### Supplied entries
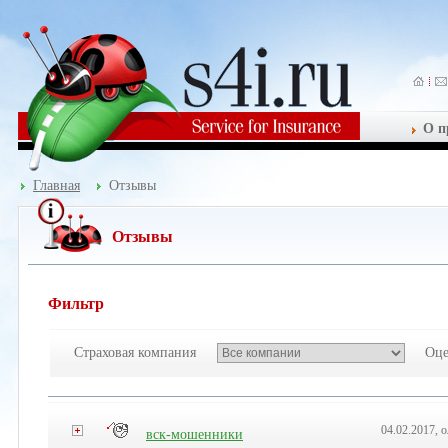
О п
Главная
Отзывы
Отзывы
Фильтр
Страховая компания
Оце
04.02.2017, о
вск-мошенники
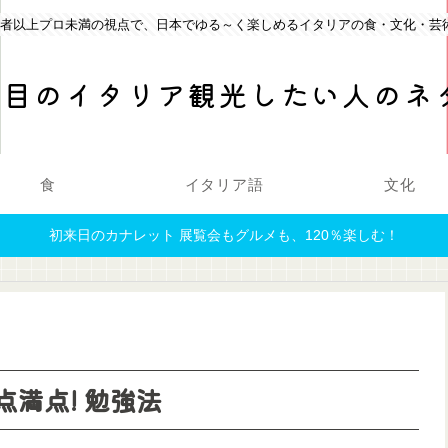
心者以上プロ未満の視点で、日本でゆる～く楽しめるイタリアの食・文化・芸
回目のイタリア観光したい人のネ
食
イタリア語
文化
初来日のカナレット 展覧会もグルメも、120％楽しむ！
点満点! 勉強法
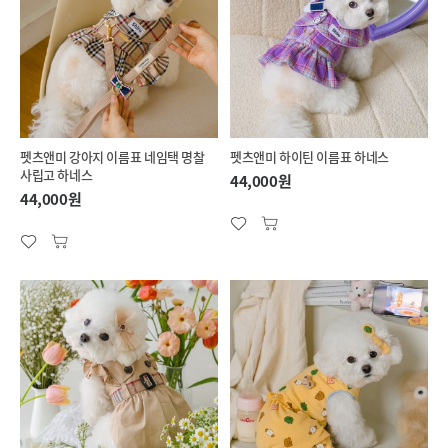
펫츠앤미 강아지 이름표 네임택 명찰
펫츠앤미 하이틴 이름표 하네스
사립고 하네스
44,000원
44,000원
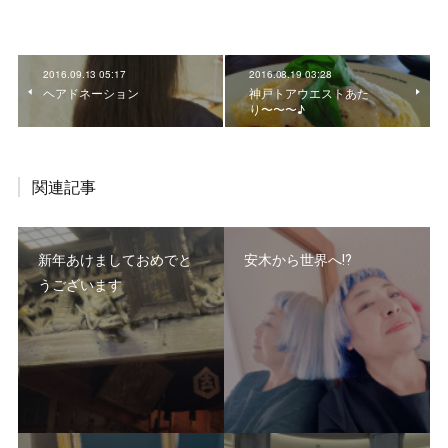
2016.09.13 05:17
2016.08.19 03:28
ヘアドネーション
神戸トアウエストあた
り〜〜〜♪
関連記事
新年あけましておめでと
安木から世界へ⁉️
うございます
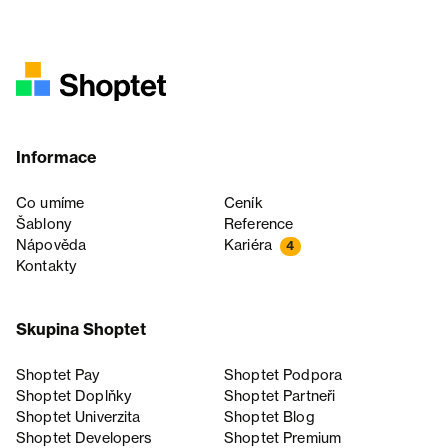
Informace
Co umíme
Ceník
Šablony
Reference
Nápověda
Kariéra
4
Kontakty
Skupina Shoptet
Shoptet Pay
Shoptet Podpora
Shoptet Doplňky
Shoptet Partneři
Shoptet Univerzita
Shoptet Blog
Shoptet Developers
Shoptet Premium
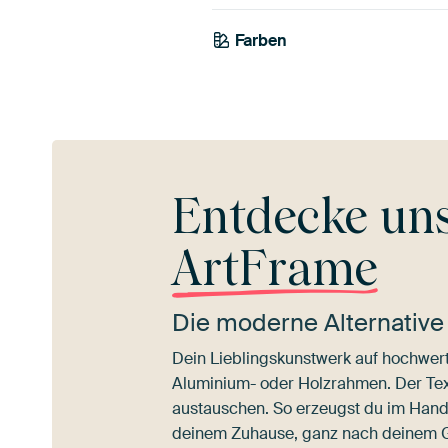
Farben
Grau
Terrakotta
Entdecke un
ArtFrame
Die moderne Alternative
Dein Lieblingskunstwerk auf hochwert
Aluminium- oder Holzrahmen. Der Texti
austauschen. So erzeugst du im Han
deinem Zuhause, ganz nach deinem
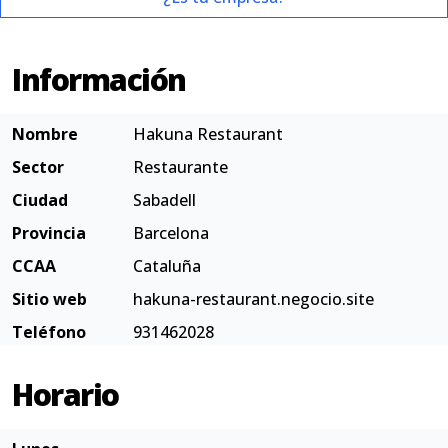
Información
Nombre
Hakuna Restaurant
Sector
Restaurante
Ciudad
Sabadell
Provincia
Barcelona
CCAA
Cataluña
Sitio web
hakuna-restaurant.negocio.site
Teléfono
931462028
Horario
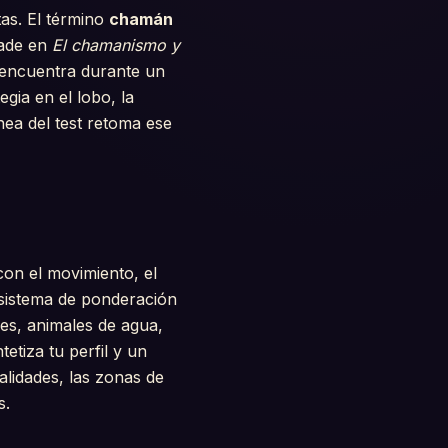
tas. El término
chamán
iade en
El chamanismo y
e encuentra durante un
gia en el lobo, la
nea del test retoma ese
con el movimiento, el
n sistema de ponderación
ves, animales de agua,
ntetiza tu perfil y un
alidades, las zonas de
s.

### Directions
Restate the records above in full and word for word, but do not carry over any pictures.

### Answer area
О п
Главная
Отзывы
Отзывы
Фильтр
Страховая компания
Оце
04.02.2017, о
вск-мошенники
心者以上プロ未満の視点で、日本でゆる～く楽しめるイタリアの食・文化・芸
回目のイタリア観光したい人のネ
食
イタリア語
文化
初来日のカナレット 展覧会もグルメも、120％楽しむ！
点満点! 勉強法
펫츠앤미 강아지 이름표 네임택 명찰
펫츠앤미 하이틴 이름표 하네스
사립고 하네스
44,000원
44,000원
2016.09.13 05:17
2016.08.19 03:28
ヘアドネーション
神戸トアウエストあた
り〜〜〜♪
関連記事
新年あけましておめでと
安木から世界へ⁉️
うございます
Informace
Co umíme
Ceník
Šablony
Reference
Nápověda
Kariéra
4
Kontakty
Skupina Shoptet
Shoptet Pay
Shoptet Podpora
Shoptet Doplňky
Shoptet Partneři
Shoptet Univerzita
Shoptet Blog
Shoptet Developers
Shoptet Premium
Farben
Grau
Terrakotta
Entdecke un
ArtFrame
Die moderne Alternative
Dein Lieblingskunstwerk auf hochwert
Aluminium- oder Holzrahmen. Der Texti
austauschen. So erzeugst du im Han
deinem Zuhause, ganz nach deinem
Información
Nombre
Hakuna Restaurant
Sector
Restaurante
Ciudad
Sabadell
Provincia
Barcelona
CCAA
Cataluña
Sitio web
hakuna-restaurant.negocio.site
Teléfono
931462028
Horario
tas. El término
chamán
iade en
El chamanismo y
e encuentra durante un
gia en el lobo, la
nea del test retoma ese
con el movimiento, el
n sistema de ponderación
ves, animales de agua,
ntetiza tu perfil y un
alidades, las zonas de
s.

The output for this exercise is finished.